Loi Marché du travail : la présomption de démission en cas d’abandon de poste est validée

Députés et sénateurs sont parvenus à un compromis sur le projet de loi Marché du travail lors de la commission mixte paritaire (CMP) du 9 novembre 2022. Le texte élaboré en commun entérine la présomption de démission en cas d’abandon de poste par le salarié. Le projet de loi, qui sera définitivement voté par l'Assemblée puis le Sénat les 15 et 17 novembre, doit encore passer l’éventuelle étape du Conseil constitutionnel avant d’être publié au Journal officiel.

Une présomption de démission pour limiter les situations d’abandon de poste

L’abandon de poste désigne le fait, pour un salarié, de quitter son poste de travail sans autorisation, mais aussi, de ne plus se rendre au travail sans justifier de son absence. Dans la pratique, il peut recouvrir des réalités très diverses, depuis celle du salarié empêché de justifier d’une absence pour des raisons légitimes, à celui qui « souhaite » se faire licencier.

L’abandon de poste peut ainsi intervenir lorsqu’un salarié entend quitter son emploi, sans démissionner, le cas échéant après s’être vu refuser une rupture conventionnelle.

Cette situation peut causer des problèmes d’organisation dans les entreprises, en particulier les plus petites, et conduire l’employeur à engager une procédure de licenciement.

Pour limiter le recours des salariés à la pratique de l’abandon de poste, la loi Marché du travail prévoit d'instituer une présomption de démission en cas d’abandon de poste (projet de loi, art. 1 bis A).

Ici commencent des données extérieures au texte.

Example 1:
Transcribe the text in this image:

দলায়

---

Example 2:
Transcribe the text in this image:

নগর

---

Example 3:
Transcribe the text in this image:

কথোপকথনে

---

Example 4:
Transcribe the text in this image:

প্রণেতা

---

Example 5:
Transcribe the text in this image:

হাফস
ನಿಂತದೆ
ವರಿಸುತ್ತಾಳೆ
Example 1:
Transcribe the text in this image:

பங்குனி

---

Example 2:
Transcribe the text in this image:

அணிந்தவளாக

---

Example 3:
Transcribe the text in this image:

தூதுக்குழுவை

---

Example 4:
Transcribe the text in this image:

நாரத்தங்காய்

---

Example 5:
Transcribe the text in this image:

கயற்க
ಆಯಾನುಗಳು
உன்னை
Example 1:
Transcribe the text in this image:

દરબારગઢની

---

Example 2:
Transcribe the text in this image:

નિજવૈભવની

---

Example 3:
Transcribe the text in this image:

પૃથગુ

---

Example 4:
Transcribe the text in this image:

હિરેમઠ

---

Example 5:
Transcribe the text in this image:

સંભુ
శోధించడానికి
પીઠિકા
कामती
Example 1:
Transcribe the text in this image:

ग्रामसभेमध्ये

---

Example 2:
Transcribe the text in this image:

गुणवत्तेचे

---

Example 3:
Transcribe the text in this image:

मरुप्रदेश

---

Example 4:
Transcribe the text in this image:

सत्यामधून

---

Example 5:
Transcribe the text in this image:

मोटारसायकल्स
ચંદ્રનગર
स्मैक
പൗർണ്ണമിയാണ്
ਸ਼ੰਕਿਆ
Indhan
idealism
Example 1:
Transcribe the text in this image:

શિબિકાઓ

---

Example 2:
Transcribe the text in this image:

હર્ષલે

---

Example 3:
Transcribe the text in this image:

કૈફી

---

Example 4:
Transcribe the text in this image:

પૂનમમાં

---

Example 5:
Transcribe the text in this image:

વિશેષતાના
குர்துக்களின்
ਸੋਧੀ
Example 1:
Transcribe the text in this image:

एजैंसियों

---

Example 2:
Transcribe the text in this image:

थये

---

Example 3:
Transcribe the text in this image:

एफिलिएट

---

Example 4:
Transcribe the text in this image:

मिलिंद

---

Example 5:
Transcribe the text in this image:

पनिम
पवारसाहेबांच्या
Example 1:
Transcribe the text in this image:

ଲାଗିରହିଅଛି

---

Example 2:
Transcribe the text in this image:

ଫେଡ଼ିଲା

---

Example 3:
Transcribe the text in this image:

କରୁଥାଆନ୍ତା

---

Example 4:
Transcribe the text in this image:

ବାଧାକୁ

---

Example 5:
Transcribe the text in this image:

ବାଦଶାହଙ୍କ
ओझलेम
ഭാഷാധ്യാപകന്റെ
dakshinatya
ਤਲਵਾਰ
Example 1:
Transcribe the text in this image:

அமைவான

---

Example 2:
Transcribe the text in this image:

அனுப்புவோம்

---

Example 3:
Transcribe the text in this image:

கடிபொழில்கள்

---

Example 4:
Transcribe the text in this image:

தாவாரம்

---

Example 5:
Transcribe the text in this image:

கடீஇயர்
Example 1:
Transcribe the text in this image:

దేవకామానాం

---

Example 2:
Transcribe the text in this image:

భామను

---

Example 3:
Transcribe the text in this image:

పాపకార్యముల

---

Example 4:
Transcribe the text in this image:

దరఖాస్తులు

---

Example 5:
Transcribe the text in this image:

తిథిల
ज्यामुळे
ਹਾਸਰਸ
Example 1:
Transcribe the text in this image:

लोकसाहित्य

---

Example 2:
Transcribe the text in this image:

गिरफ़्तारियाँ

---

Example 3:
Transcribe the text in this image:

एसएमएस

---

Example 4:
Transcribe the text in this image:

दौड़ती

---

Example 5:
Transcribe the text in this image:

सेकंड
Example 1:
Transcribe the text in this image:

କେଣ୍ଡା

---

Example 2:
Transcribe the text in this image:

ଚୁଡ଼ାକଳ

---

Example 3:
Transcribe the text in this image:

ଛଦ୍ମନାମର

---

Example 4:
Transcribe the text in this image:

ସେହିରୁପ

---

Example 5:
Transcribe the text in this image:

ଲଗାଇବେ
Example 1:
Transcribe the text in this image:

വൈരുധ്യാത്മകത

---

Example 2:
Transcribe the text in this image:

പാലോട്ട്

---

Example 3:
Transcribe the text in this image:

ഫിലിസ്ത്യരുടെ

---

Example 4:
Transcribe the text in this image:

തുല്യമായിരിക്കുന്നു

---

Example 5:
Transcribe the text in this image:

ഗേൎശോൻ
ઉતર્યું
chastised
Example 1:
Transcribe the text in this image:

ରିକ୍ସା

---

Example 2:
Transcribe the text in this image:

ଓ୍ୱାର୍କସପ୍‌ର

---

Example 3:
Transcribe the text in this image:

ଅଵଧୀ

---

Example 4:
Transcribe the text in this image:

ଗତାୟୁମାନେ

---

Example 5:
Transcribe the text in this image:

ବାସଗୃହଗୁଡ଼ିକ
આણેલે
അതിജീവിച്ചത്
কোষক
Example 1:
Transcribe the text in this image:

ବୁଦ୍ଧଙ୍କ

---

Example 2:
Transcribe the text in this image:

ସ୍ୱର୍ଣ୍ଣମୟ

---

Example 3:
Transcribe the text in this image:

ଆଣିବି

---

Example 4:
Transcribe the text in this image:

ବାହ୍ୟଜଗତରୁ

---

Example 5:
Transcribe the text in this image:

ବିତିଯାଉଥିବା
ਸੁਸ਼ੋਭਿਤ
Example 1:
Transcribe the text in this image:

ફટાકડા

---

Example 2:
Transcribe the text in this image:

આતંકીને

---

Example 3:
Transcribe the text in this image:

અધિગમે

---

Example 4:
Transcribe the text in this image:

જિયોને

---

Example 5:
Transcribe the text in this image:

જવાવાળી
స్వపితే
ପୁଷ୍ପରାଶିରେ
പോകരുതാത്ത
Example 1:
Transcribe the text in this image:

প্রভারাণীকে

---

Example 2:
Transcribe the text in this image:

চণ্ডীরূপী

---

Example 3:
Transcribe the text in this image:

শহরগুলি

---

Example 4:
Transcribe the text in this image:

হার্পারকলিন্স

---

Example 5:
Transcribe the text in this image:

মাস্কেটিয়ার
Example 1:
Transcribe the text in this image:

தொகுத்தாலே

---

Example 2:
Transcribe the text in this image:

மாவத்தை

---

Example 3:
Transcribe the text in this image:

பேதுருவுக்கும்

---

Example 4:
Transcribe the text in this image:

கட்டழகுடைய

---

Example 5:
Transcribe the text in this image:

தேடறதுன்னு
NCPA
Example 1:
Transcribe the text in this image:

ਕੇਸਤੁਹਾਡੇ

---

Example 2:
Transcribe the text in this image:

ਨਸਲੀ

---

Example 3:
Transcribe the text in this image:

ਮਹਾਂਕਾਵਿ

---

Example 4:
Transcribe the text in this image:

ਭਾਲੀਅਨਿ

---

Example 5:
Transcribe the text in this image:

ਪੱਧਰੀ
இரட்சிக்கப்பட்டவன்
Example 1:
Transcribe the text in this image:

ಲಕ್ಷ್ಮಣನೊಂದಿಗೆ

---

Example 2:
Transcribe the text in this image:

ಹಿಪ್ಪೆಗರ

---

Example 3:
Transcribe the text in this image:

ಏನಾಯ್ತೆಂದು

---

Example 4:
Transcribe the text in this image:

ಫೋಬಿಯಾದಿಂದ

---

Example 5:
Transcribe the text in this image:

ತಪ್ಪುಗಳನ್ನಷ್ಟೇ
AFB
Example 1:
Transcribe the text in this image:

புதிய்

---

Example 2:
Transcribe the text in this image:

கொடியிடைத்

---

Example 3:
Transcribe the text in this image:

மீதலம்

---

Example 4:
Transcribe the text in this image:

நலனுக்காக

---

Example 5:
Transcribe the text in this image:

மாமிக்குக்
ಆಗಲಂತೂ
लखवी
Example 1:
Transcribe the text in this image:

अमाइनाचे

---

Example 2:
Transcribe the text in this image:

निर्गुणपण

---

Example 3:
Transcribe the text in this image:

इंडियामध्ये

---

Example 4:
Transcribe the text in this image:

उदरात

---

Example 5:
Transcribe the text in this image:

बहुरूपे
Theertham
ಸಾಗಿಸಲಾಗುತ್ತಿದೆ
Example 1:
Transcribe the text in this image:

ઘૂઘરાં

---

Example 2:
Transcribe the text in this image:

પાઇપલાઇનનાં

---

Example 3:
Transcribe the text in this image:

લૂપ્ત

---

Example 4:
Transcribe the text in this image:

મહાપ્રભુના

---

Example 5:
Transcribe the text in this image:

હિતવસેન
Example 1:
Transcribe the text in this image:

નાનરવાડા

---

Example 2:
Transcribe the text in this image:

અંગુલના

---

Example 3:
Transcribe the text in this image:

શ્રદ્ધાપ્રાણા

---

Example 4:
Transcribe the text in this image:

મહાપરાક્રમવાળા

À noter : l’abandon de poste suivi d’un licenciement (avec le cas échéant transaction) peut, dans certains cas, être utilisé comme substitut à la rupture conventionnelle. La politique des employeurs face aux demandes de rupture conventionnelle varie en effet selon les entreprises. Et par ailleurs, l’indemnité de rupture conventionnelle est soumise au forfait social de 20 % sur sa partie exonérée de cotisations de sécurité sociale... un « coût » que certains employeurs préfèrent éviter ou limiter.

Démission présumée à l’issue d’une procédure de mise en demeure de l’employeur

Selon le texte élaboré par la CMP, le salarié sera présumé avoir démissionné lorsqu'il abandonne volontairement son poste et ne reprend pas le travail après mise en demeure de son employeur, adressée par lettre recommandée ou par lettre remise en main propre contre décharge.

La mise en demeure doit demander au salarié de justifier son absence et de reprendre son poste dans un délai fixé par l’employeur, qui ne pourra être inférieur à un minimum qui sera fixé par décret. À l’expiration de ce délai, le salarié sera présumé avoir démissionné s’il ne reprend pas son poste.

Une difficulté pourra se poser aux employeurs s’ils se retrouvent face à un salarié faisant le « yo-yo » (abandon de poste, reprise après mise en demeure, puis à nouveau absence injustifiée, etc.).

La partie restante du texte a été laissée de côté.